**ASSIGNED TASK**
A copy is needed of each line in the records that has the word "layerselection".

BEGIN EXERCISE MATERIALS

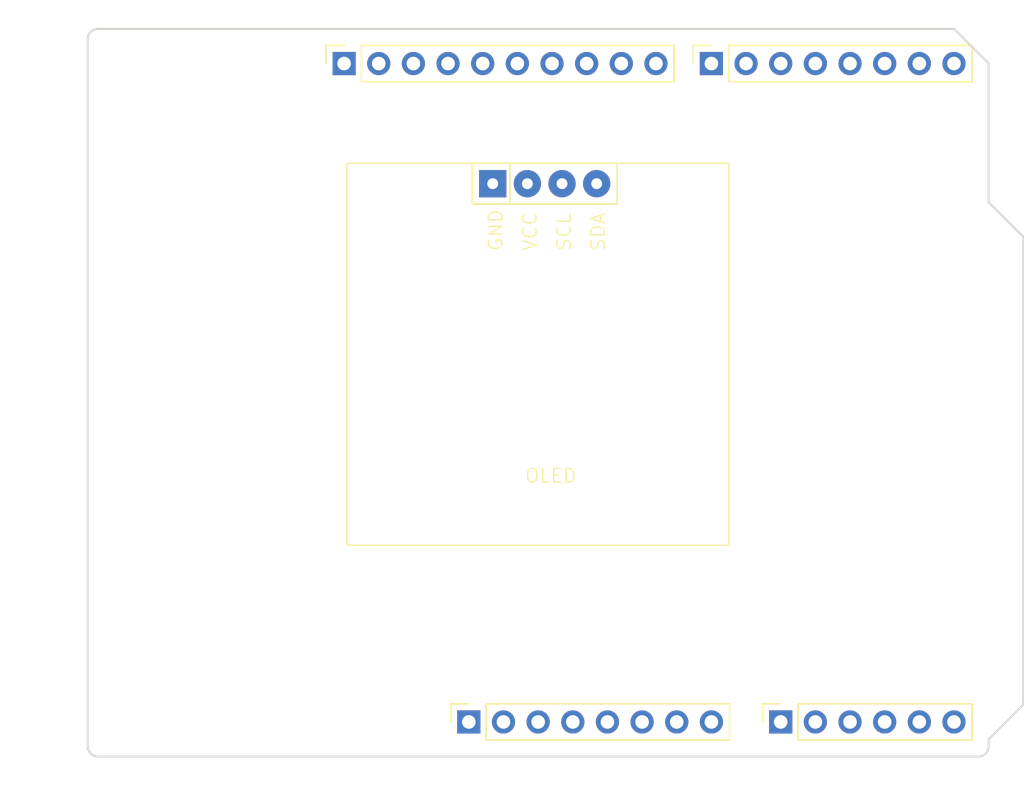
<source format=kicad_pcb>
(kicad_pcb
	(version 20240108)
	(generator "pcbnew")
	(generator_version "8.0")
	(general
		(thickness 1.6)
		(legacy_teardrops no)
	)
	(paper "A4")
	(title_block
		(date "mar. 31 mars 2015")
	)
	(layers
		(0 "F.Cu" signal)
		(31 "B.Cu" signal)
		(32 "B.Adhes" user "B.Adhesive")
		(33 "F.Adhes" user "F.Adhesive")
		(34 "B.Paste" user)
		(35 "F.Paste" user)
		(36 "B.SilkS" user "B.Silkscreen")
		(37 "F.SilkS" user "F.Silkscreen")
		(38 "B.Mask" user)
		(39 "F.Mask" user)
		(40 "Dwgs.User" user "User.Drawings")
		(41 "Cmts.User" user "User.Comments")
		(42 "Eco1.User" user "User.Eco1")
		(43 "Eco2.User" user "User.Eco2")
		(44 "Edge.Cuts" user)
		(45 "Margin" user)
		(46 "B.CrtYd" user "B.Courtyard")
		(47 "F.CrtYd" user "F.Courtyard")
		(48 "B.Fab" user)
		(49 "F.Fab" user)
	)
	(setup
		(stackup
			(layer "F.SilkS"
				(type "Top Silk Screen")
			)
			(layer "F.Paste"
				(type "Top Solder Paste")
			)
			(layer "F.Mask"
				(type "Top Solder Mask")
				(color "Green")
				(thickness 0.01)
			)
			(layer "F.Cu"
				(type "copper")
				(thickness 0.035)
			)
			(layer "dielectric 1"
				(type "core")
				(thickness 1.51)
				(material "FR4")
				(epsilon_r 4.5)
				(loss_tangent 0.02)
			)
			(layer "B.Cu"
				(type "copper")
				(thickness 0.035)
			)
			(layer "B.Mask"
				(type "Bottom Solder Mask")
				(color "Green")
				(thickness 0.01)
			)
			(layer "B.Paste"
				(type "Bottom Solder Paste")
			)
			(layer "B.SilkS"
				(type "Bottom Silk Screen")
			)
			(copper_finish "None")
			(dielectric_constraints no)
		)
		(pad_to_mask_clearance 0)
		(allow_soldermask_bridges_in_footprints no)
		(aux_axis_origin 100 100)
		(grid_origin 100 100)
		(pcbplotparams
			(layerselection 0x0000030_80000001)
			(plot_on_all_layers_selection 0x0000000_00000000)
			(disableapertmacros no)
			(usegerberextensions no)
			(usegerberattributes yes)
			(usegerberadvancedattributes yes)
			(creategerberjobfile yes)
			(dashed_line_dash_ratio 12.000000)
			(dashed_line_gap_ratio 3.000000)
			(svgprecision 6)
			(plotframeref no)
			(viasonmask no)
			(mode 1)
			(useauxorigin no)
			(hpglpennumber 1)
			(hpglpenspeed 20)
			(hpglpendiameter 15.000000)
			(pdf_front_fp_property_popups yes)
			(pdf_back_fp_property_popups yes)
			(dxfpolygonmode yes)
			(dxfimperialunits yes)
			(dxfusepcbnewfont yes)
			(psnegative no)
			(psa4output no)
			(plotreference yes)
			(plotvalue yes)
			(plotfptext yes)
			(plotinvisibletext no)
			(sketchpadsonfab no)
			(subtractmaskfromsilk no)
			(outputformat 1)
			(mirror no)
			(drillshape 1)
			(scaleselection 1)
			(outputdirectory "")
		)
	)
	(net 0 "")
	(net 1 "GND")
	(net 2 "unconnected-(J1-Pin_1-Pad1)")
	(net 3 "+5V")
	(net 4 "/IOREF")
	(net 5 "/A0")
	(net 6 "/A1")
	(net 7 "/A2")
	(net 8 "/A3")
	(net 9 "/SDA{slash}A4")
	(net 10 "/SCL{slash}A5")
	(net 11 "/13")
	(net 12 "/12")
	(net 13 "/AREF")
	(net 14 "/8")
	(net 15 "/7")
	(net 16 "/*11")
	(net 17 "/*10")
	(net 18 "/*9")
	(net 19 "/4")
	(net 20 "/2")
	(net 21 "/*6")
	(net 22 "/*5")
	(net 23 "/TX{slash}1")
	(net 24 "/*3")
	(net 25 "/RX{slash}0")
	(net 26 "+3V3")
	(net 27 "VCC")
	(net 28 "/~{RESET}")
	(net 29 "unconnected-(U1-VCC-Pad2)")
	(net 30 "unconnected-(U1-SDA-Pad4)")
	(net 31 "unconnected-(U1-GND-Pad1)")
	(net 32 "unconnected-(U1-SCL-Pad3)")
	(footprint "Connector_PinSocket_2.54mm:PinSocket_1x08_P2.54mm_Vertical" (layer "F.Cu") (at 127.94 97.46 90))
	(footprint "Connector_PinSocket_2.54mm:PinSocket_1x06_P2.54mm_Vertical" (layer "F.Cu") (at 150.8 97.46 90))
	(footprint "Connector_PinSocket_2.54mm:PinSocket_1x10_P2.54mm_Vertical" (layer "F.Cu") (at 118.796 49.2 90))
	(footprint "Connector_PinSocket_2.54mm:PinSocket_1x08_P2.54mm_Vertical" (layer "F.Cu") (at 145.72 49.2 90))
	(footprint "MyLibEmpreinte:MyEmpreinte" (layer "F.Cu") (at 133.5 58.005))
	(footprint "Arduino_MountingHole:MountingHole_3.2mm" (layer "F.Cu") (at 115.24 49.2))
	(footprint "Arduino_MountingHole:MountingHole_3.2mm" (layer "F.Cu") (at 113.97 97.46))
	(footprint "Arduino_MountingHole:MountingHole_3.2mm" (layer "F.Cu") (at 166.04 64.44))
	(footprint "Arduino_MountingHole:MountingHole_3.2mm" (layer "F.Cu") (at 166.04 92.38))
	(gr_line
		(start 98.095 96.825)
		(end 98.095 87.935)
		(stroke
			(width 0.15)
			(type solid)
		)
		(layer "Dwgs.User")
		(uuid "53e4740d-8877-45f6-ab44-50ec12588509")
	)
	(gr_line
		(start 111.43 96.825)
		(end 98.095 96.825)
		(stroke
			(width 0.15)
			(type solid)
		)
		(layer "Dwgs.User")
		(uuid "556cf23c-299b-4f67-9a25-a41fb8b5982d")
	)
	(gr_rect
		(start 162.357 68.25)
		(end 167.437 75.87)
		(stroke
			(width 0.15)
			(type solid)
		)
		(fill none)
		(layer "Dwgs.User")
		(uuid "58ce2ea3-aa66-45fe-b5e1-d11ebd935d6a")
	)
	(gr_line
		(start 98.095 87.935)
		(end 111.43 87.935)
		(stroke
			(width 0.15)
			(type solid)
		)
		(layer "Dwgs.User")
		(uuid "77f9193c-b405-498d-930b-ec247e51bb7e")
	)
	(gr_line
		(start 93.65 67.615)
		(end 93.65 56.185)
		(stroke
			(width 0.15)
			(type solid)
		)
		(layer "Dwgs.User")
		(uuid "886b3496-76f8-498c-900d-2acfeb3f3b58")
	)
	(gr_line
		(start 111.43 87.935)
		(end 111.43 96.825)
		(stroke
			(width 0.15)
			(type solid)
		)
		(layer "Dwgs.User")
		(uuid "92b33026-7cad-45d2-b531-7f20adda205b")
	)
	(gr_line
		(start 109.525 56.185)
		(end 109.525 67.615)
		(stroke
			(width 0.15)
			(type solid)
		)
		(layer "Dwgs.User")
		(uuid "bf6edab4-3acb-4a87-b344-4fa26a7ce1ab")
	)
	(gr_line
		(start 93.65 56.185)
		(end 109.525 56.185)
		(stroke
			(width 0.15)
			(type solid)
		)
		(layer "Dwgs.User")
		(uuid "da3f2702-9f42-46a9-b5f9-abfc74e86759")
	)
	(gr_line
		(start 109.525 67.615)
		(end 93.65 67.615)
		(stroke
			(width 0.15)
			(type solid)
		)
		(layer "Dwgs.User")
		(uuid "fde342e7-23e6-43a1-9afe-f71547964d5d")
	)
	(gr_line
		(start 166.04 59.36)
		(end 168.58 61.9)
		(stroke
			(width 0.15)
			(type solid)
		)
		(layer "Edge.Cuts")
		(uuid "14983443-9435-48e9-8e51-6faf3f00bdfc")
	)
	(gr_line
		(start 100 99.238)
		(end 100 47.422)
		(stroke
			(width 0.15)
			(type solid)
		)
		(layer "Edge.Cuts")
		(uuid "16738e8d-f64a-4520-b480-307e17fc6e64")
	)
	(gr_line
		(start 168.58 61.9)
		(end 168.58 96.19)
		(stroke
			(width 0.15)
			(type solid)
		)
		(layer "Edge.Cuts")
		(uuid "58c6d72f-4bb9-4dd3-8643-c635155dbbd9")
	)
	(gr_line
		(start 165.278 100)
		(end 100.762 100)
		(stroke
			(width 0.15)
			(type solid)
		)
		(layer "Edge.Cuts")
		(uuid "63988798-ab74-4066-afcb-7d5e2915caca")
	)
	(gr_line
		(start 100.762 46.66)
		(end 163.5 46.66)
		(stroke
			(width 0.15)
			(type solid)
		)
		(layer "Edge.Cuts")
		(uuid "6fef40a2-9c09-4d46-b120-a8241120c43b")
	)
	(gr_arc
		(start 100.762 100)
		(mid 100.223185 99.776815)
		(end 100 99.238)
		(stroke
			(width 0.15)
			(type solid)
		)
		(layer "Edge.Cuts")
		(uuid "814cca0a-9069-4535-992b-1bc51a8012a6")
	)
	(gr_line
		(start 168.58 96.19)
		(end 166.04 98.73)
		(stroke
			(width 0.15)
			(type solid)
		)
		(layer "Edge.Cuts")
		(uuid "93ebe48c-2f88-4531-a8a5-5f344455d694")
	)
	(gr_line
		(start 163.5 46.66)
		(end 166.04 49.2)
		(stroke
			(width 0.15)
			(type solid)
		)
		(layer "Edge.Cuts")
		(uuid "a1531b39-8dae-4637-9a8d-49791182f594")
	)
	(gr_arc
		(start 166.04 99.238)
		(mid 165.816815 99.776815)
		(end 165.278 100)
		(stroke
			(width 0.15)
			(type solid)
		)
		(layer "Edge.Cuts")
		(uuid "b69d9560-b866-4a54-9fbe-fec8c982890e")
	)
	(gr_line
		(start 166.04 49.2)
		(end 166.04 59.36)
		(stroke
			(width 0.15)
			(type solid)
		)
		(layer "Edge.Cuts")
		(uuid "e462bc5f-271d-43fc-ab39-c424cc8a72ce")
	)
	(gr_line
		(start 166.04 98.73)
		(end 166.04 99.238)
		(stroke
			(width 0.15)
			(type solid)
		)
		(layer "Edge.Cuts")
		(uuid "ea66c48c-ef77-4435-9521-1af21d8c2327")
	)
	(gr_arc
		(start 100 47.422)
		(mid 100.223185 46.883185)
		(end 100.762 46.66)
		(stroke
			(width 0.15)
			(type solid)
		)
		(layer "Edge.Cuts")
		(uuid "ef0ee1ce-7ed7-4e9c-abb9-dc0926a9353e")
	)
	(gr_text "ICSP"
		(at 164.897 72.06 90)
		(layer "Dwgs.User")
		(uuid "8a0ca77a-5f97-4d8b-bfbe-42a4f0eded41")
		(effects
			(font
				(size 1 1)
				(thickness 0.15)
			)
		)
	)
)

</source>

END EXERCISE MATERIALS
BEGIN EXERCISE MATERIALS

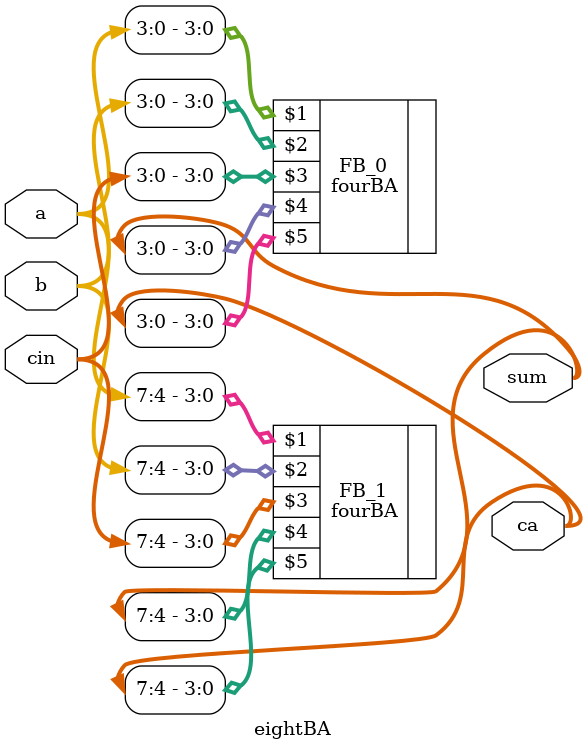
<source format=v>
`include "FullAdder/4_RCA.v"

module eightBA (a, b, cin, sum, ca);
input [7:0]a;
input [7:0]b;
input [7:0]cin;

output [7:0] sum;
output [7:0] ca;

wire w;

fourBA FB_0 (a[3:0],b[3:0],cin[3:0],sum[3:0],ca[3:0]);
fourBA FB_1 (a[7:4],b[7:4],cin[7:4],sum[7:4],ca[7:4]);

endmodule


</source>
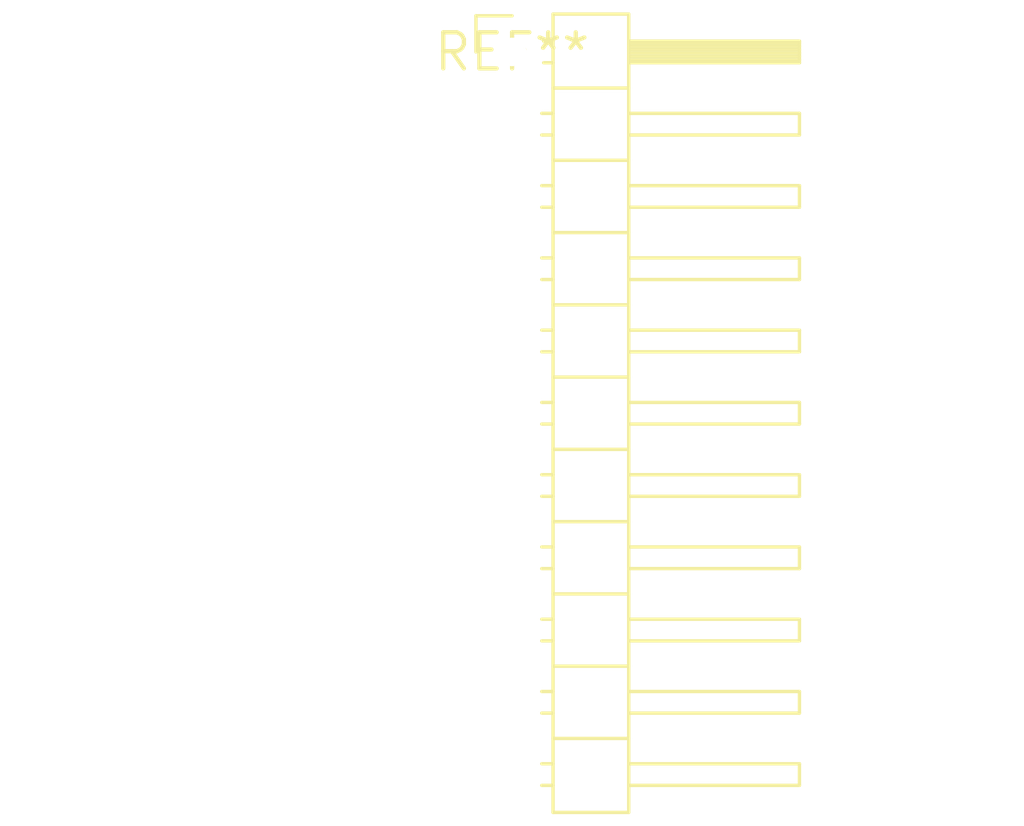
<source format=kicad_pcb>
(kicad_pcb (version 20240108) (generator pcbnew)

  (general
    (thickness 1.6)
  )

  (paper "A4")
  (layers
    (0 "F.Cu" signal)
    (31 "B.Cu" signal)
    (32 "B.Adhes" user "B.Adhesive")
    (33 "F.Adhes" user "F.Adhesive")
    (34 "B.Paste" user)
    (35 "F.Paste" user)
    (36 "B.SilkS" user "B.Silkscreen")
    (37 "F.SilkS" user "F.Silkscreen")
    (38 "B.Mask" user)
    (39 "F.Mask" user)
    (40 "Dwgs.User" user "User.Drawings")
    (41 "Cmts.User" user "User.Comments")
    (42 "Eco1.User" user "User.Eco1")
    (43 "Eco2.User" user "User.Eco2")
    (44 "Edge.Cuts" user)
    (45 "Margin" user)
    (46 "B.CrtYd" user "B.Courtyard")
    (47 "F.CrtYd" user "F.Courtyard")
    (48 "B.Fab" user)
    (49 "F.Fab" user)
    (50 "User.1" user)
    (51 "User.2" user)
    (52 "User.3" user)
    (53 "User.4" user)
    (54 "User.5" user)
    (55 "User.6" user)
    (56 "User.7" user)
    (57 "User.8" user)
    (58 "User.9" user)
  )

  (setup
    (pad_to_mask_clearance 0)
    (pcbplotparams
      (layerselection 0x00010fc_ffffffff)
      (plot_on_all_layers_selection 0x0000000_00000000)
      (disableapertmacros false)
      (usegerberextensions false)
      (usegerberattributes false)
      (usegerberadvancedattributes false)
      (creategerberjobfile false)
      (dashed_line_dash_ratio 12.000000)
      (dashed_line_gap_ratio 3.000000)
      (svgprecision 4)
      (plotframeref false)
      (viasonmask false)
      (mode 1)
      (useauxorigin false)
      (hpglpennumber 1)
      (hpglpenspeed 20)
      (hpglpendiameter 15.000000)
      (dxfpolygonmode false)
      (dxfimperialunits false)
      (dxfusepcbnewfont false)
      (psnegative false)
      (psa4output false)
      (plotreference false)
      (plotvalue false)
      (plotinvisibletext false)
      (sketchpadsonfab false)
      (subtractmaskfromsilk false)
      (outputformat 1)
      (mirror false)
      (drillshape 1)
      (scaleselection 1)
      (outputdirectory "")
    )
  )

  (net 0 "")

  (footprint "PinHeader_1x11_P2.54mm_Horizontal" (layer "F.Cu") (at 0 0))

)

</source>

END EXERCISE MATERIALS

**ANSWER SPACE**
			(layerselection 0x0000030_80000001)
      (layerselection 0x00010fc_ffffffff)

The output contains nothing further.